# Study text:
.....

Tip #3: Estimate and prepare for your guest flow well in advance. Use forecasting tools as well as historical data to determine your guest flow ahead of time—and staff accordingly. Real-time systems to facilitate communication will help everyone succeed.
A key component to preparation for heavy turn days is figuring out what gate-keeper can be used to assist the front office and field with guests who will not follow policy. If you are lucky enough to have a ferry or other access point that requires advance reservations you may be able to control arrivals and departures to some degree. Most properties don’t have the advantage of a gate-keeper so it takes a bit of creativity to establish one. One survey respondent allowed guests to place items in the garage or first floor of the home prior to check-in time, while others have electric locks timed according to the assigned check-in/out schedule, or rely on the front office to control. Staggering check-in days and times is helpful along with requiring a physical check-in process. Another idea is to create door hangers indicating that housekeeping is in progress along with a phone number to the front office for access inquiries.
Tip #4: Determine a gate-keeper to restrict access while providing a guest-friendly solution, such as offering to accommodate special request (even if it is for a fee).
Hospitality employees are no strangers to working under pressure. A heavy turn day can be a positive experience and it is essential to acknowledge time performance and accuracy standards. Preparation by the front office starts at the time of booking and ends with the guest’s departure. From reservation details (including special requests and day-of arrival phone numbers), the front office performance will impact the success of the day. Housekeeping performance is measured by guest comments and timely completion of the home. It is essential to remember housekeeping staff when scheduling customer service training. It would be helpful to the organization if customer service training for the front office and field included role playing on what do to in certain situations. Training on set responses to early and late departure questions will help the staff react with confidence. No matter the reason, the customer feels their request is legitimate and to treat the answer with anything less than a sympathetic ear and professional response would be good material for a negative online review. When the entire team is motivated to succeed, everyone wins.
Tip #5: Acknowledge performance throughout the day and find meaningful ways to motivate the team. Consider bringing food and/or drinks to the location of the housekeepers, providing a snack for the front office, and developing incentives such as a small cash bonuses if a certain percent of days in the height of season are turned on time. Create a fun, get-it-done atmosphere by starting off the day with a “quote of the day” that the team can rally behind.
While guests realize someone was in the property before them, they prefer their experience stay unique with no evidence of the past renter. Proper staffing, technology, communication and preparation will all work together to help managing turn days a walk in the park -- or at least help alleviate the stress factor.

.....

# Stored data:
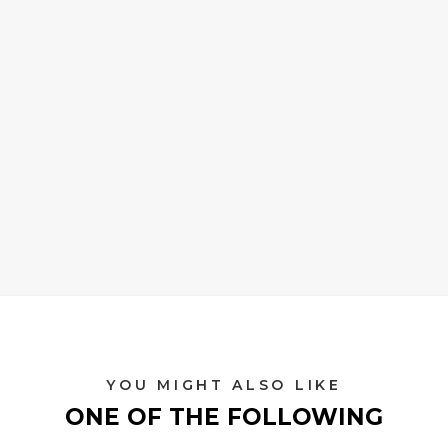
YOU MIGHT ALSO LIKE
ONE OF THE FOLLOWING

.....

# Exercise goal:
In the text on heavy turn days, write out the passage from "Tip #3: Estimate" up to and including "help everyone succeed." again, changing every "guest flow" to "guest arrivals".

# Solution to this problem:
Tip #3: Estimate and prepare for your guest arrivals well in advance. Use forecasting tools as well as historical data to determine your guest arrivals ahead of time—and staff accordingly. Real-time systems to facilitate communication will help everyone succeed.